## About this exercise:
Please transcribe the records word for word, from the start through the line that contains "Mario: The Thousand-Year", inclusive.

[Collection entries]
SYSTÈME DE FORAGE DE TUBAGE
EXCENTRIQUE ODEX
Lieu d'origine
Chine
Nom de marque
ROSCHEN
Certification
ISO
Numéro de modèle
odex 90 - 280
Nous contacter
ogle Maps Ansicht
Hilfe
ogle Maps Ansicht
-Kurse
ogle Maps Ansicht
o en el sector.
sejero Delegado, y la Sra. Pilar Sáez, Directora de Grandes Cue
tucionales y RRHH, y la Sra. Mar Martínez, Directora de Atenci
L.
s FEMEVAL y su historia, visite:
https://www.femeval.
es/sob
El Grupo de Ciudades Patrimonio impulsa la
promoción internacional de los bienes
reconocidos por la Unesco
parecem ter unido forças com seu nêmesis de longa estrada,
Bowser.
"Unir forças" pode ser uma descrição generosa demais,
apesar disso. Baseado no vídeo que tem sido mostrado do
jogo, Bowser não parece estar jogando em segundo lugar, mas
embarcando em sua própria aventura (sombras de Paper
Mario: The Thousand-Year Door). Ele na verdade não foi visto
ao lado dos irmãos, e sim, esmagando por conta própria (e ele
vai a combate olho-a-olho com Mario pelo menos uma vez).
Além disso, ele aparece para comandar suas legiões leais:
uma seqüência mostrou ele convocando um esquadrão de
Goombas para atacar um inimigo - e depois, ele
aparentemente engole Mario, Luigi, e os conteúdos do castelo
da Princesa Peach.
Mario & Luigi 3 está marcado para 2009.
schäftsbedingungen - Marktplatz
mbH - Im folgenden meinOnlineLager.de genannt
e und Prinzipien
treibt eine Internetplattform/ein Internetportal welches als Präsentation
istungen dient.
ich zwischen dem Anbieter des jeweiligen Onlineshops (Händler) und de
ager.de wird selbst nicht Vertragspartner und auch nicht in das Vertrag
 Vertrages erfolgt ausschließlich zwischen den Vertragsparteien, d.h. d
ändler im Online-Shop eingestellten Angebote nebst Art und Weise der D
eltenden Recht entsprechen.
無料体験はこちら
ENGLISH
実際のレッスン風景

## Response to this exercise:
SYSTÈME DE FORAGE DE TUBAGE
EXCENTRIQUE ODEX
Lieu d'origine
Chine
Nom de marque
ROSCHEN
Certification
ISO
Numéro de modèle
odex 90 - 280
Nous contacter
ogle Maps Ansicht
Hilfe
ogle Maps Ansicht
-Kurse
ogle Maps Ansicht
o en el sector.
sejero Delegado, y la Sra. Pilar Sáez, Directora de Grandes Cue
tucionales y RRHH, y la Sra. Mar Martínez, Directora de Atenci
L.
s FEMEVAL y su historia, visite:
https://www.femeval.
es/sob
El Grupo de Ciudades Patrimonio impulsa la
promoción internacional de los bienes
reconocidos por la Unesco
parecem ter unido forças com seu nêmesis de longa estrada,
Bowser.
"Unir forças" pode ser uma descrição generosa demais,
apesar disso. Baseado no vídeo que tem sido mostrado do
jogo, Bowser não parece estar jogando em segundo lugar, mas
embarcando em sua própria aventura (sombras de Paper
Mario: The Thousand-Year Door). Ele na verdade não foi visto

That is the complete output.